Source texts of formatted documents:
# # #
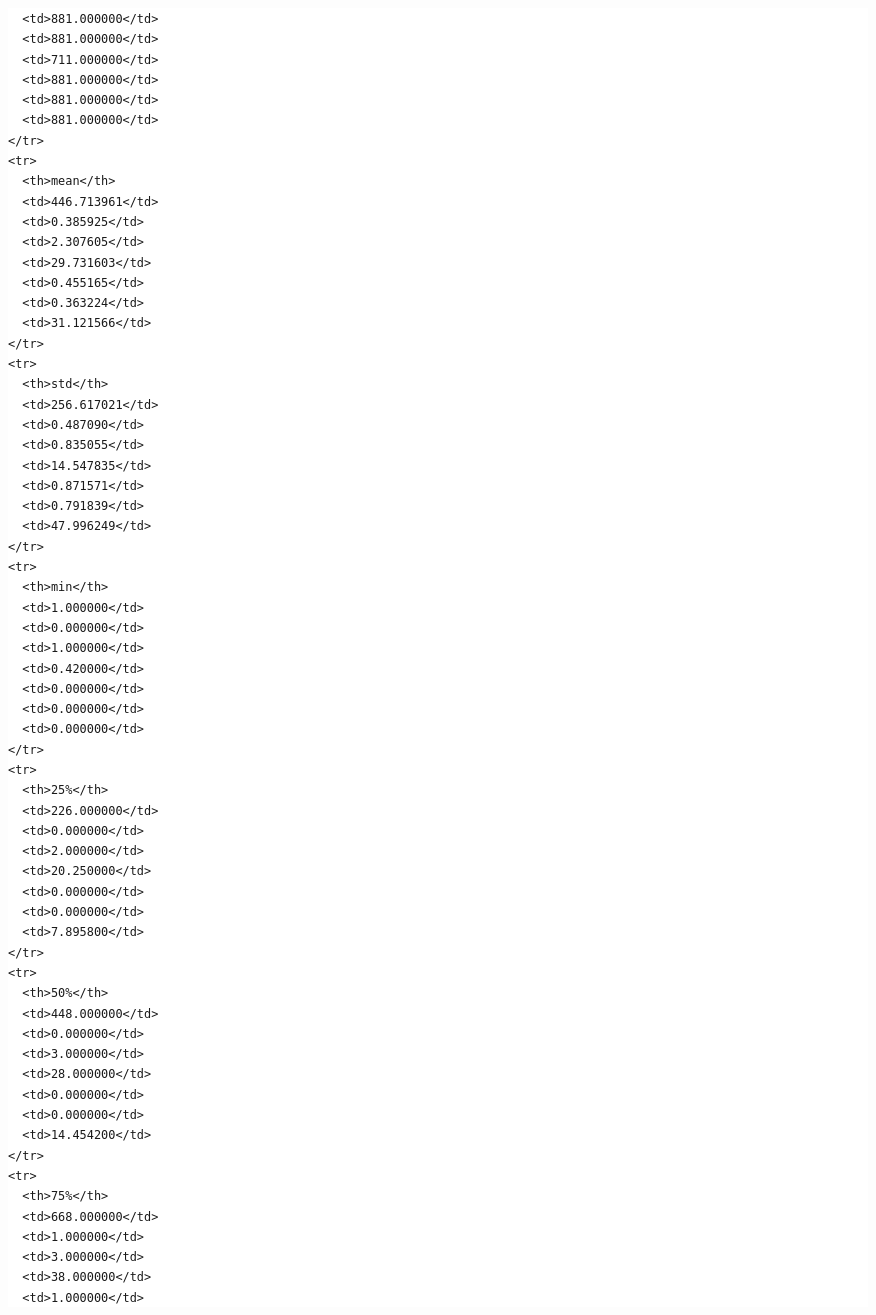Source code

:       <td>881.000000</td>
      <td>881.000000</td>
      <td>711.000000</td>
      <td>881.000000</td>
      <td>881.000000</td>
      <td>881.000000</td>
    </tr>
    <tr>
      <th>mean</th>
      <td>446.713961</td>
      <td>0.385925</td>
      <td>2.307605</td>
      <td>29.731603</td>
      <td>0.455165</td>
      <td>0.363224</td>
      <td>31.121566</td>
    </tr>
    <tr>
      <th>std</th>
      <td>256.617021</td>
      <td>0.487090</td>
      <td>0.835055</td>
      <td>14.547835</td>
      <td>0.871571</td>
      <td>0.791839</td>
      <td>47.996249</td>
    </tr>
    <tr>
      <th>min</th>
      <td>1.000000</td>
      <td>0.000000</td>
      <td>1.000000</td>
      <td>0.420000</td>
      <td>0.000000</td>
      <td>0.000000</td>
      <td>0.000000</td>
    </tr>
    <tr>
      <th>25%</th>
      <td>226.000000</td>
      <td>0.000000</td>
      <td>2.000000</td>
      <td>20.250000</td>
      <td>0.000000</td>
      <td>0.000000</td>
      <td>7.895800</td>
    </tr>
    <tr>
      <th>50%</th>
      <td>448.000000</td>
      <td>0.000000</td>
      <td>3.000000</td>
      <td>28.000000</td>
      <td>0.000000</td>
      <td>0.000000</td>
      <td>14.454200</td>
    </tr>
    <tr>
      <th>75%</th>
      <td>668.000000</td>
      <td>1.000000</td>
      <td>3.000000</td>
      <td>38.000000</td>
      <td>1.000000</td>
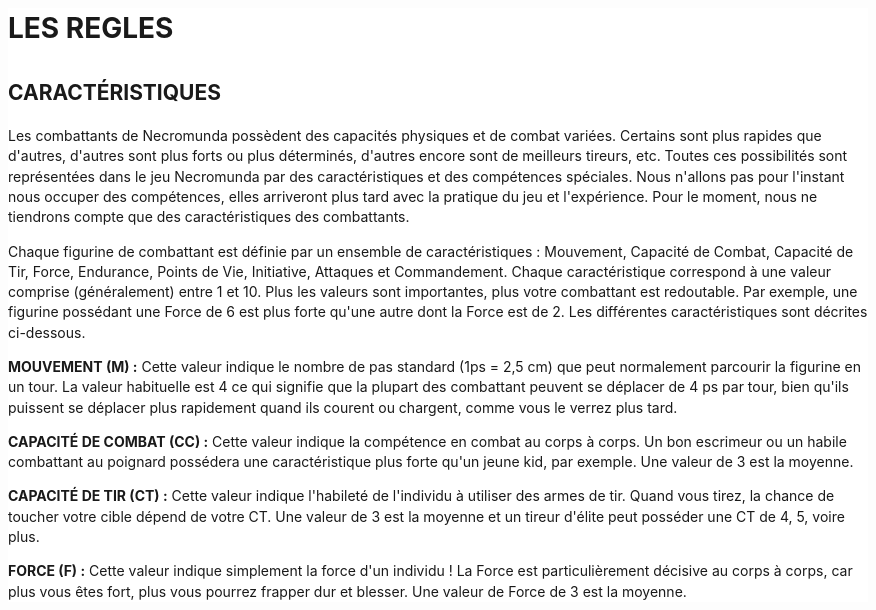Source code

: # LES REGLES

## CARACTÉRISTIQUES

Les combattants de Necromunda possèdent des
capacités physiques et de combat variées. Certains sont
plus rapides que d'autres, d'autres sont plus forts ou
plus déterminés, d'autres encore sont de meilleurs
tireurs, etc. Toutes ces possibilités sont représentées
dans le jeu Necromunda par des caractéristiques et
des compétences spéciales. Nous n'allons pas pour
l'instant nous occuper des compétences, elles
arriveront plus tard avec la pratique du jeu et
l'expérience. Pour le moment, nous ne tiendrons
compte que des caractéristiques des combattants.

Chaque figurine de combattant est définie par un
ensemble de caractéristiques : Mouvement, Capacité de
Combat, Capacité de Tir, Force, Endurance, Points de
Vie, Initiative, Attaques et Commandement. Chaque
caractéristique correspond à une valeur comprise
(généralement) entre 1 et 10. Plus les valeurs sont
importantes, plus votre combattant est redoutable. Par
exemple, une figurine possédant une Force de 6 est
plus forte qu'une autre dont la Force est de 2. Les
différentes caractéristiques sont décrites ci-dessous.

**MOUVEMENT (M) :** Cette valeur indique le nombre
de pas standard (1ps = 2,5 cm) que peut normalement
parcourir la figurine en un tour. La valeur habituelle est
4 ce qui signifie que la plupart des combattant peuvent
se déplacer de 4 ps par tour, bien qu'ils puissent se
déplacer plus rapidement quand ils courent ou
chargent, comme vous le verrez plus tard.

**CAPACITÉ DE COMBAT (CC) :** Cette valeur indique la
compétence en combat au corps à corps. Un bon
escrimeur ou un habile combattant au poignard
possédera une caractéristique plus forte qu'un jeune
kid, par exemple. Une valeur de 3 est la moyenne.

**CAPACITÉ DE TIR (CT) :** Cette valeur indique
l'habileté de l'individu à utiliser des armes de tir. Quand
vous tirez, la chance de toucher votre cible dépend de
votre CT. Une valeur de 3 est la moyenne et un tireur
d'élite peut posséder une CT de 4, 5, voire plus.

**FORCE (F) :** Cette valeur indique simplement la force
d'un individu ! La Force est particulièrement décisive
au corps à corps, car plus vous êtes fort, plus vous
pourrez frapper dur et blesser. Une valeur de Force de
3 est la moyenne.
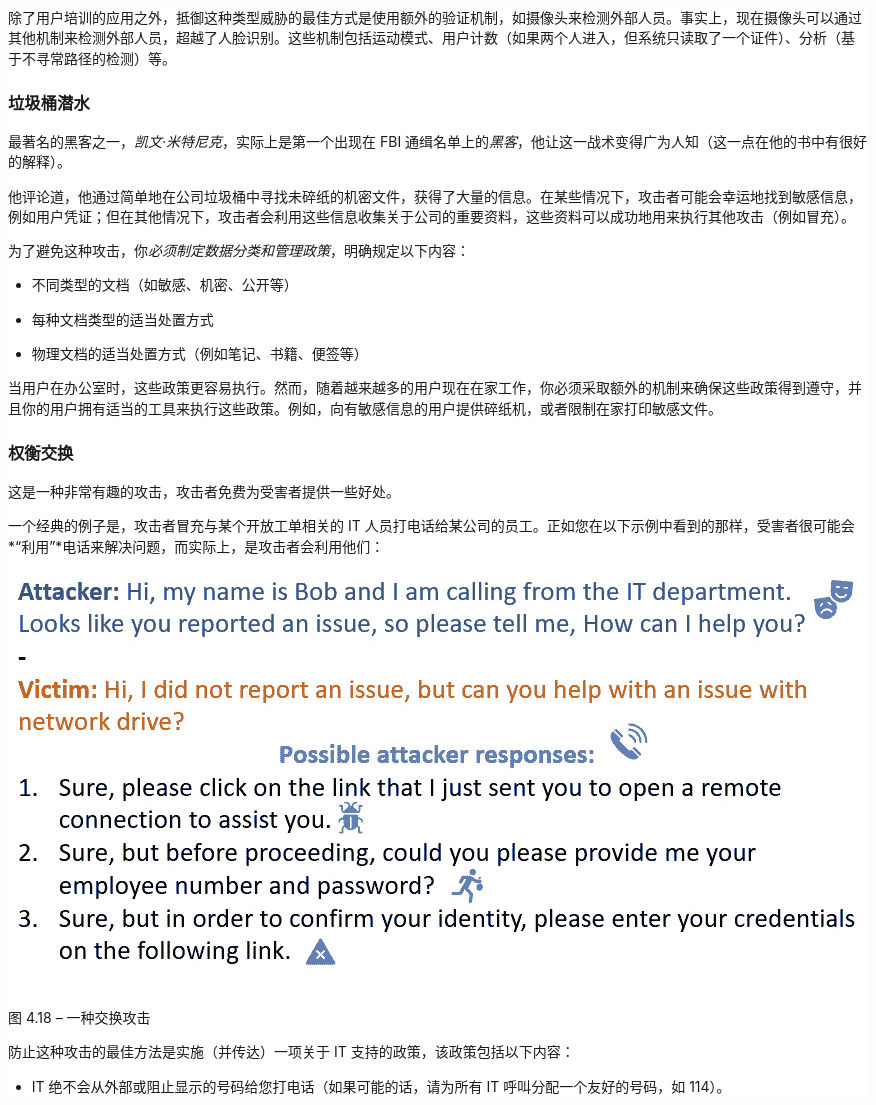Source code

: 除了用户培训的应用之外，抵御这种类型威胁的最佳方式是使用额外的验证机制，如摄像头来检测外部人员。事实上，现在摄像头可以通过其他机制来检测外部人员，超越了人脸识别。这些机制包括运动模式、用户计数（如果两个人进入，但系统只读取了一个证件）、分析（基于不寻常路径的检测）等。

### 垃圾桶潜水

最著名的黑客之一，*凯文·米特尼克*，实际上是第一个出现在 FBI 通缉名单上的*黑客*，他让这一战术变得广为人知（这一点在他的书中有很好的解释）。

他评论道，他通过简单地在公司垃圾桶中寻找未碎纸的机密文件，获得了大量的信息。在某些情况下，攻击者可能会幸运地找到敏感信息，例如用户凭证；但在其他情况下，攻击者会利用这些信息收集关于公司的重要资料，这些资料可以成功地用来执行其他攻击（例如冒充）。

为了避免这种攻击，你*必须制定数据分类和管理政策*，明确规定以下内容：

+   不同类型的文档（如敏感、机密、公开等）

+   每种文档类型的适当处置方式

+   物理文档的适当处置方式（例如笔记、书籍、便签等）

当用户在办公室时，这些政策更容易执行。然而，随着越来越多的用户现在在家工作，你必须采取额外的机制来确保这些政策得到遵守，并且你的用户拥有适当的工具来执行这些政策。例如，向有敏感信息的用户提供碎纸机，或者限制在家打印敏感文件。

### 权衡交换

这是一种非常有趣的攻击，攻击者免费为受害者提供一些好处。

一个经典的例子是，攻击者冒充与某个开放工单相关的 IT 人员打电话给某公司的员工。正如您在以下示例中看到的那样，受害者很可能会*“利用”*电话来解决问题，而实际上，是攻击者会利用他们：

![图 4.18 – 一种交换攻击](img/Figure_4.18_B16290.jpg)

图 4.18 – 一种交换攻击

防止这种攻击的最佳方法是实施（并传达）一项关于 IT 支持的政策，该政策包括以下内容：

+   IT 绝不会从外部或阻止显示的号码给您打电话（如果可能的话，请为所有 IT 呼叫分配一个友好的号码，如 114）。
# # #
* **What is required**
Apart from the pictures, return the records exactly.

* **Answer box**
Source code

:       <td>881.000000</td>
      <td>881.000000</td>
      <td>711.000000</td>
      <td>881.000000</td>
      <td>881.000000</td>
      <td>881.000000</td>
    </tr>
    <tr>
      <th>mean</th>
      <td>446.713961</td>
      <td>0.385925</td>
      <td>2.307605</td>
      <td>29.731603</td>
      <td>0.455165</td>
      <td>0.363224</td>
      <td>31.121566</td>
    </tr>
    <tr>
      <th>std</th>
      <td>256.617021</td>
      <td>0.487090</td>
      <td>0.835055</td>
      <td>14.547835</td>
      <td>0.871571</td>
      <td>0.791839</td>
      <td>47.996249</td>
    </tr>
    <tr>
      <th>min</th>
      <td>1.000000</td>
      <td>0.000000</td>
      <td>1.000000</td>
      <td>0.420000</td>
      <td>0.000000</td>
      <td>0.000000</td>
      <td>0.000000</td>
    </tr>
    <tr>
      <th>25%</th>
      <td>226.000000</td>
      <td>0.000000</td>
      <td>2.000000</td>
      <td>20.250000</td>
      <td>0.000000</td>
      <td>0.000000</td>
      <td>7.895800</td>
    </tr>
    <tr>
      <th>50%</th>
      <td>448.000000</td>
      <td>0.000000</td>
      <td>3.000000</td>
      <td>28.000000</td>
      <td>0.000000</td>
      <td>0.000000</td>
      <td>14.454200</td>
    </tr>
    <tr>
      <th>75%</th>
      <td>668.000000</td>
      <td>1.000000</td>
      <td>3.000000</td>
      <td>38.000000</td>
      <td>1.000000</td>
Source code

: # LES REGLES

## CARACTÉRISTIQUES

Les combattants de Necromunda possèdent des
capacités physiques et de combat variées. Certains sont
plus rapides que d'autres, d'autres sont plus forts ou
plus déterminés, d'autres encore sont de meilleurs
tireurs, etc. Toutes ces possibilités sont représentées
dans le jeu Necromunda par des caractéristiques et
des compétences spéciales. Nous n'allons pas pour
l'instant nous occuper des compétences, elles
arriveront plus tard avec la pratique du jeu et
l'expérience. Pour le moment, nous ne tiendrons
compte que des caractéristiques des combattants.

Chaque figurine de combattant est définie par un
ensemble de caractéristiques : Mouvement, Capacité de
Combat, Capacité de Tir, Force, Endurance, Points de
Vie, Initiative, Attaques et Commandement. Chaque
caractéristique correspond à une valeur comprise
(généralement) entre 1 et 10. Plus les valeurs sont
importantes, plus votre combattant est redoutable. Par
exemple, une figurine possédant une Force de 6 est
plus forte qu'une autre dont la Force est de 2. Les
différentes caractéristiques sont décrites ci-dessous.

**MOUVEMENT (M) :** Cette valeur indique le nombre
de pas standard (1ps = 2,5 cm) que peut normalement
parcourir la figurine en un tour. La valeur habituelle est
4 ce qui signifie que la plupart des combattant peuvent
se déplacer de 4 ps par tour, bien qu'ils puissent se
déplacer plus rapidement quand ils courent ou
chargent, comme vous le verrez plus tard.

**CAPACITÉ DE COMBAT (CC) :** Cette valeur indique la
compétence en combat au corps à corps. Un bon
escrimeur ou un habile combattant au poignard
possédera une caractéristique plus forte qu'un jeune
kid, par exemple. Une valeur de 3 est la moyenne.

**CAPACITÉ DE TIR (CT) :** Cette valeur indique
l'habileté de l'individu à utiliser des armes de tir. Quand
vous tirez, la chance de toucher votre cible dépend de
votre CT. Une valeur de 3 est la moyenne et un tireur
d'élite peut posséder une CT de 4, 5, voire plus.

**FORCE (F) :** Cette valeur indique simplement la force
d'un individu ! La Force est particulièrement décisive
au corps à corps, car plus vous êtes fort, plus vous
pourrez frapper dur et blesser. Une valeur de Force de
3 est la moyenne.
Source code

: 除了用户培训的应用之外，抵御这种类型威胁的最佳方式是使用额外的验证机制，如摄像头来检测外部人员。事实上，现在摄像头可以通过其他机制来检测外部人员，超越了人脸识别。这些机制包括运动模式、用户计数（如果两个人进入，但系统只读取了一个证件）、分析（基于不寻常路径的检测）等。

### 垃圾桶潜水

最著名的黑客之一，*凯文·米特尼克*，实际上是第一个出现在 FBI 通缉名单上的*黑客*，他让这一战术变得广为人知（这一点在他的书中有很好的解释）。

他评论道，他通过简单地在公司垃圾桶中寻找未碎纸的机密文件，获得了大量的信息。在某些情况下，攻击者可能会幸运地找到敏感信息，例如用户凭证；但在其他情况下，攻击者会利用这些信息收集关于公司的重要资料，这些资料可以成功地用来执行其他攻击（例如冒充）。

为了避免这种攻击，你*必须制定数据分类和管理政策*，明确规定以下内容：

+   不同类型的文档（如敏感、机密、公开等）

+   每种文档类型的适当处置方式

+   物理文档的适当处置方式（例如笔记、书籍、便签等）

当用户在办公室时，这些政策更容易执行。然而，随着越来越多的用户现在在家工作，你必须采取额外的机制来确保这些政策得到遵守，并且你的用户拥有适当的工具来执行这些政策。例如，向有敏感信息的用户提供碎纸机，或者限制在家打印敏感文件。

### 权衡交换

这是一种非常有趣的攻击，攻击者免费为受害者提供一些好处。

一个经典的例子是，攻击者冒充与某个开放工单相关的 IT 人员打电话给某公司的员工。正如您在以下示例中看到的那样，受害者很可能会*“利用”*电话来解决问题，而实际上，是攻击者会利用他们：

![图 4.18 – 一种交换攻击](img/Figure_4.18_B16290.jpg)

图 4.18 – 一种交换攻击

防止这种攻击的最佳方法是实施（并传达）一项关于 IT 支持的政策，该政策包括以下内容：

+   IT 绝不会从外部或阻止显示的号码给您打电话（如果可能的话，请为所有 IT 呼叫分配一个友好的号码，如 114）。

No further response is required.